(工作要求 a):
把下文格雷码题目中的句子"A gray code sequence must begin with 0."译成中文。

问题描述:
The gray code is a binary numeral system where two successive values differ in only one bit.
Given a non-negative integer n representing the total number of bits in the code, print the sequence of gray code. A gray code sequence must begin with 0.
示例:
given n = 2, return [0,1,3,2]. Its gray code sequence is:
00 - 0 01 - 1 11 - 3 10 - 2Note: For a given n, a gray code sequence is not uniquely defined.
For example, [0,2,3,1] is also a valid gray code sequence according to the above definition.
For now, the judge is able to judge based on one instance of gray code sequence. Sorry about that.
问题分析:
通过分析规律可得如下两种解决方法:
①G(i) = i ^ (i / 2);
②先把原数组分成两份,左边的先保留,右边的数组再分成两份a和b,a和b互换位置;以此回溯,直到 n = 1结束。
过程详见代码(②):
class Solution { public: vector<int> grayCode(int n) { vector<int> res; n = (int)pow(2, n); for (int i = 0; i < n; i++) res.push_back(i); sortGrayCode(res, n, 0); return res; } void sortGrayCode(vector<int>& res,int n,int start) { if (n == 1) return; sortGrayCode(res, n / 2, start); for (int i = start + n / 2; i < start + n / 2 + n / 4; i++) swap(res[i], res[i + n / 4]); sortGrayCode(res, n / 2, start + n / 2); } };

(工作要求 b):
将下面条目里从开头第一行起、一直到含有"604.9], [0, 0, 1]] dist [-0.000415, -0.000090]"的那一行为止的各行整理成编号列表，首尾两行都包括在内，空行略去，图片不要放进答案。

(练习数据):
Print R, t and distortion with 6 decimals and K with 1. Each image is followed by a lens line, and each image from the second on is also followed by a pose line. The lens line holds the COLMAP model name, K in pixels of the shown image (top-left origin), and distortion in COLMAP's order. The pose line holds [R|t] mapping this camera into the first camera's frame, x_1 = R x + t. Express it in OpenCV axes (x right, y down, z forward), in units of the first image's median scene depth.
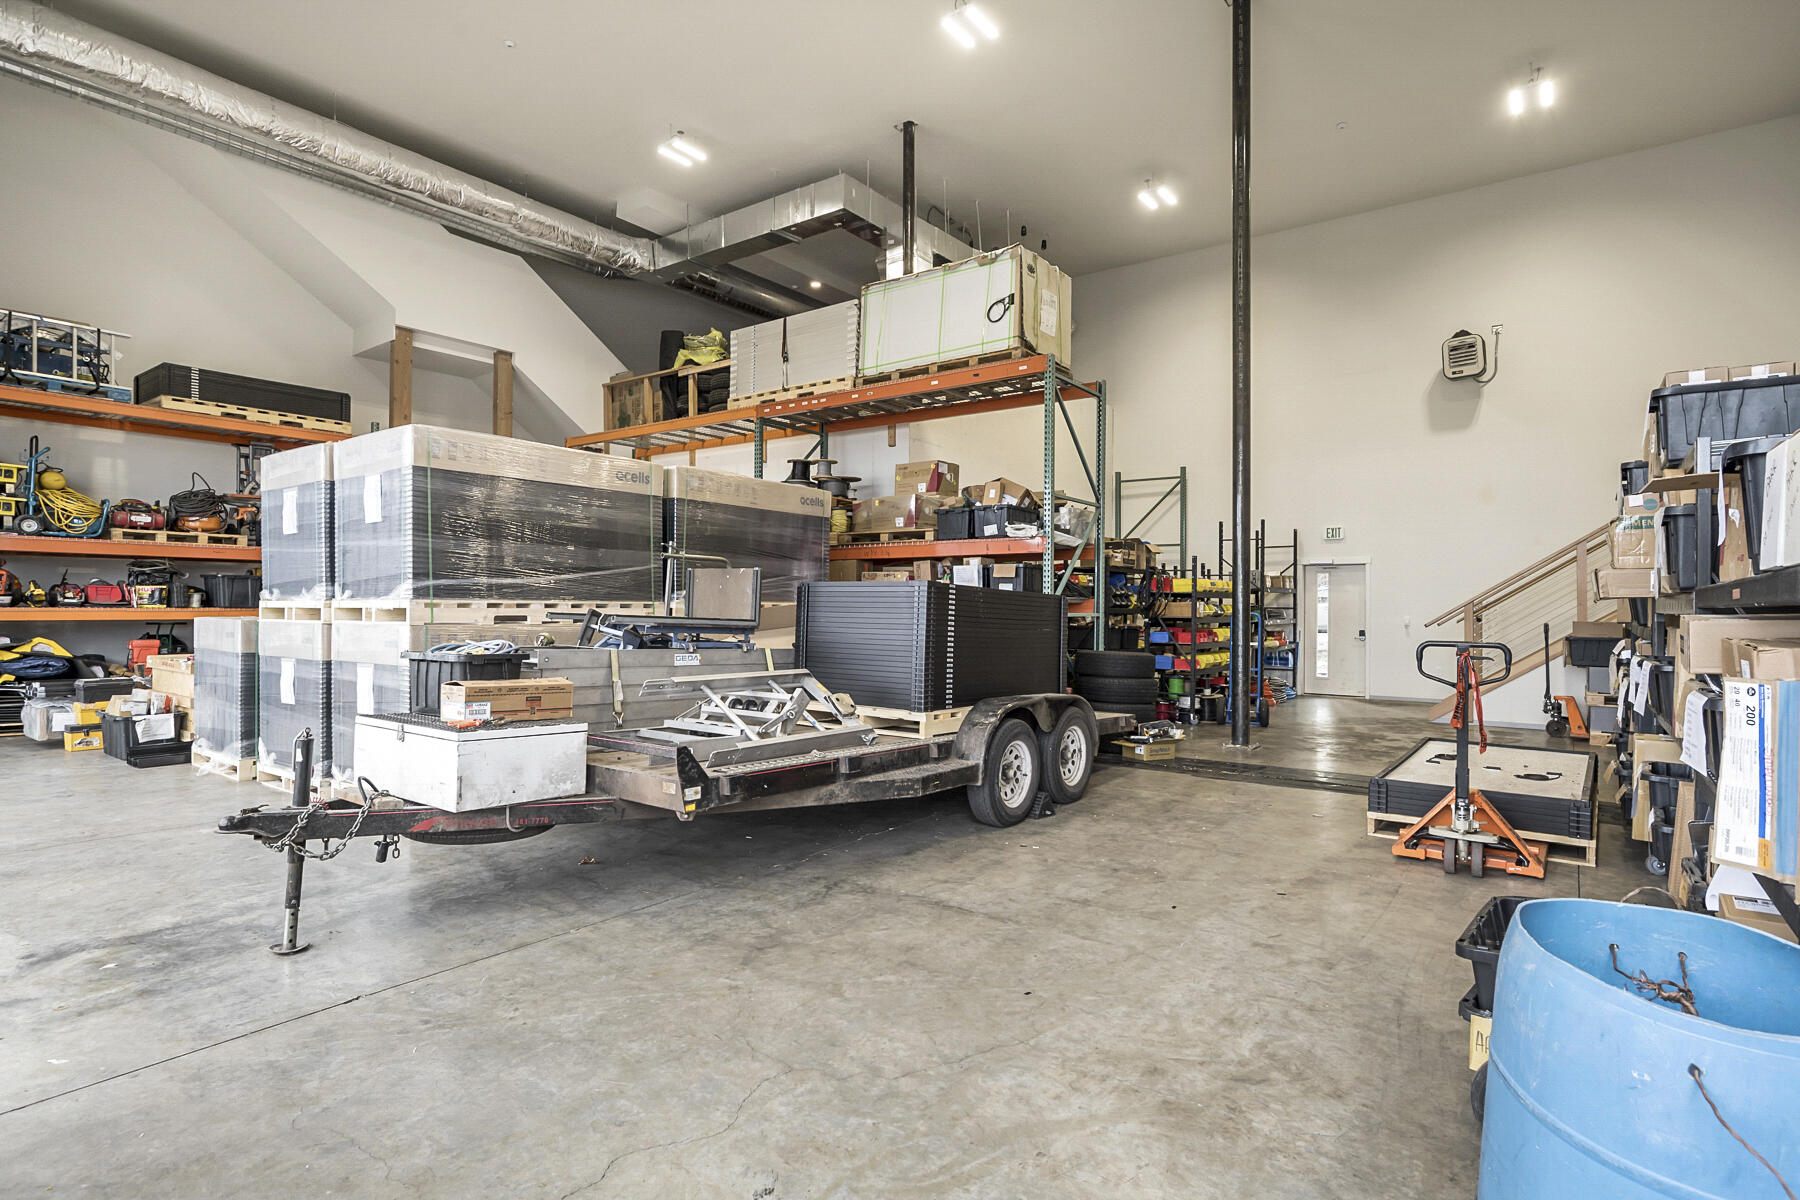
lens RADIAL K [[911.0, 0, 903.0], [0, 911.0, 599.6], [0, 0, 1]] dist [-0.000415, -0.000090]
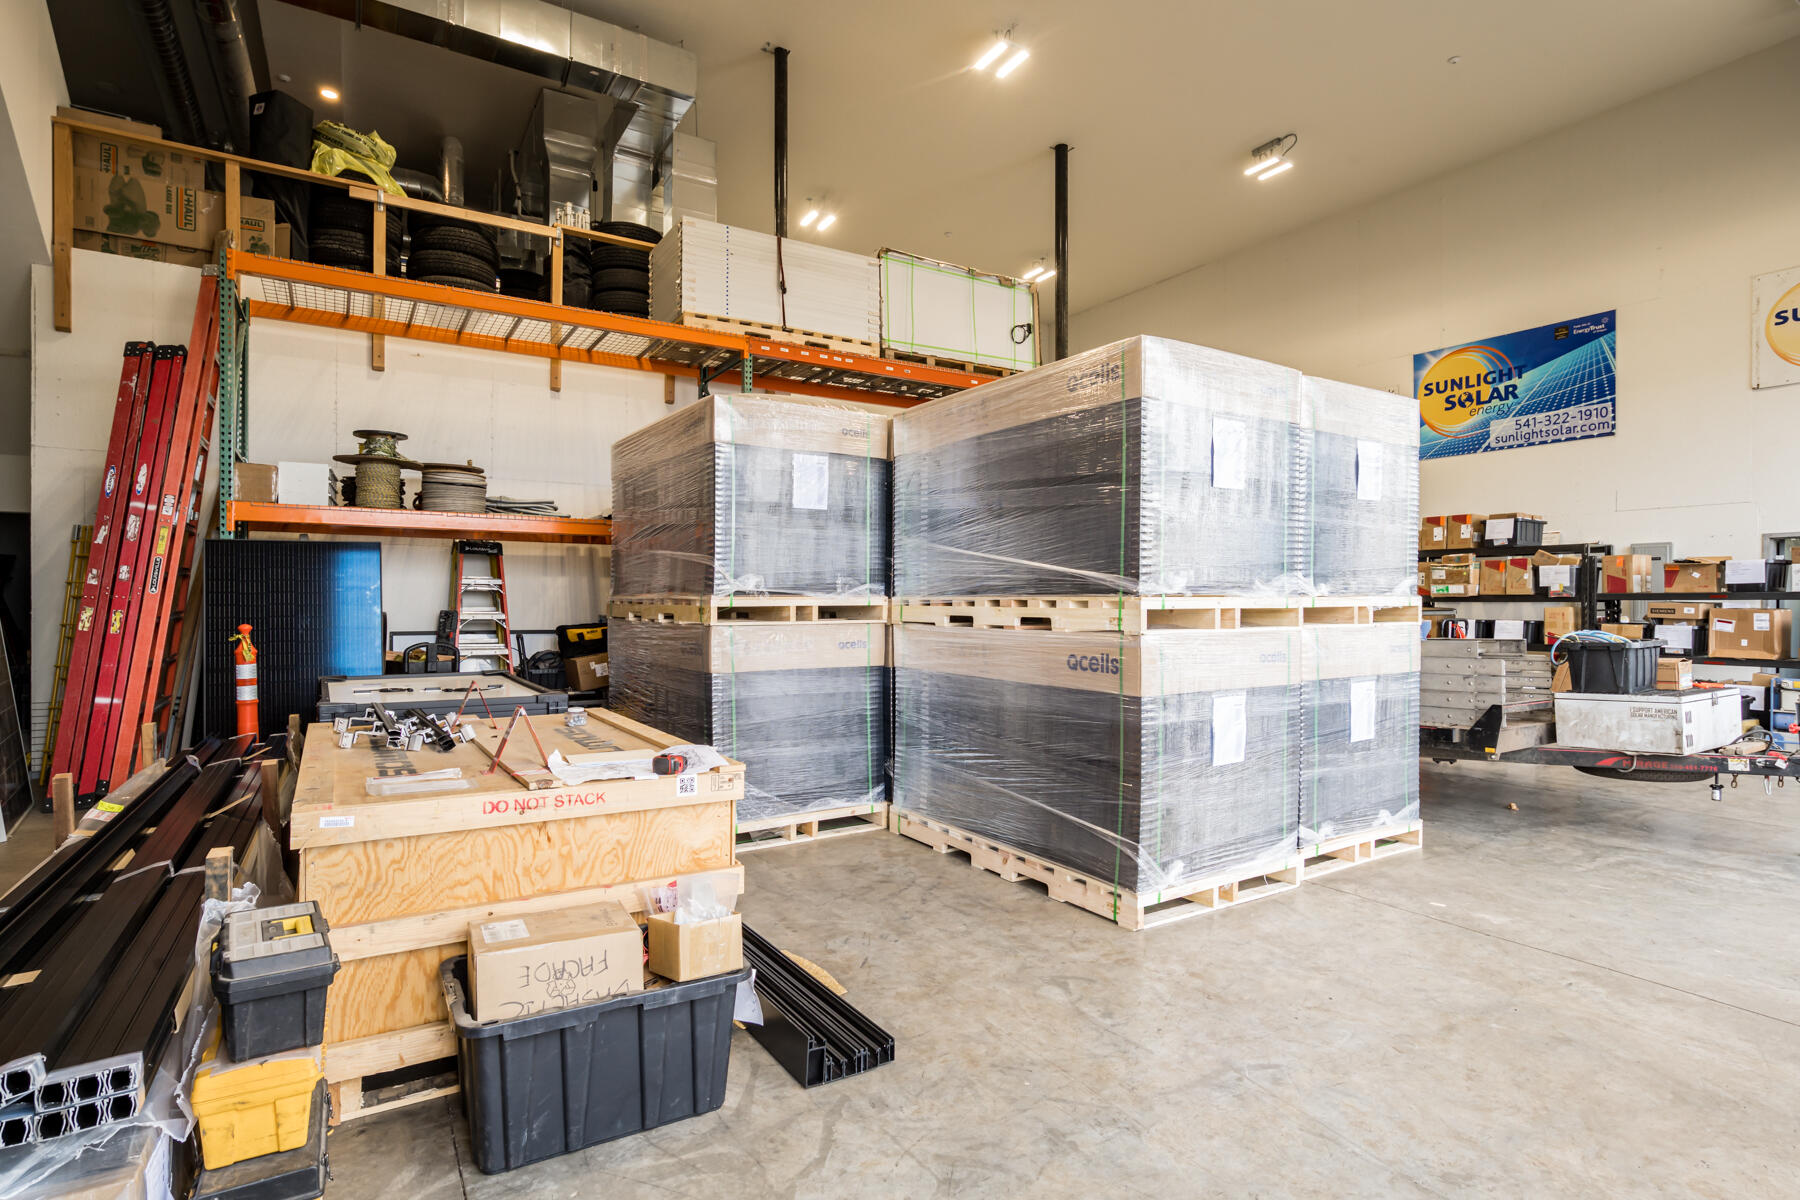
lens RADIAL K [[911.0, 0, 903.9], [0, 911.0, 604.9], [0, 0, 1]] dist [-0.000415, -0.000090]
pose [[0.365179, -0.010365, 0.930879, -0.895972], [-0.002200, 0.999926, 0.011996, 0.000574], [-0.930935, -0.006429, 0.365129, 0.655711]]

(任务解答 a):
格雷码序列必须以0开头。

(任务解答 b):
1. Print R, t and distortion with 6 decimals and K with 1. Each image is followed by a lens line, and each image from the second on is also followed by a pose line. The lens line holds the COLMAP model name, K in pixels of the shown image (top-left origin), and distortion in COLMAP's order. The pose line holds [R|t] mapping this camera into the first camera's frame, x_1 = R x + t. Express it in OpenCV axes (x right, y down, z forward), in units of the first image's median scene depth.
2. lens RADIAL K [[911.0, 0, 903.0], [0, 911.0, 599.6], [0, 0, 1]] dist [-0.000415, -0.000090]
3. lens RADIAL K [[911.0, 0, 903.9], [0, 911.0, 604.9], [0, 0, 1]] dist [-0.000415, -0.000090]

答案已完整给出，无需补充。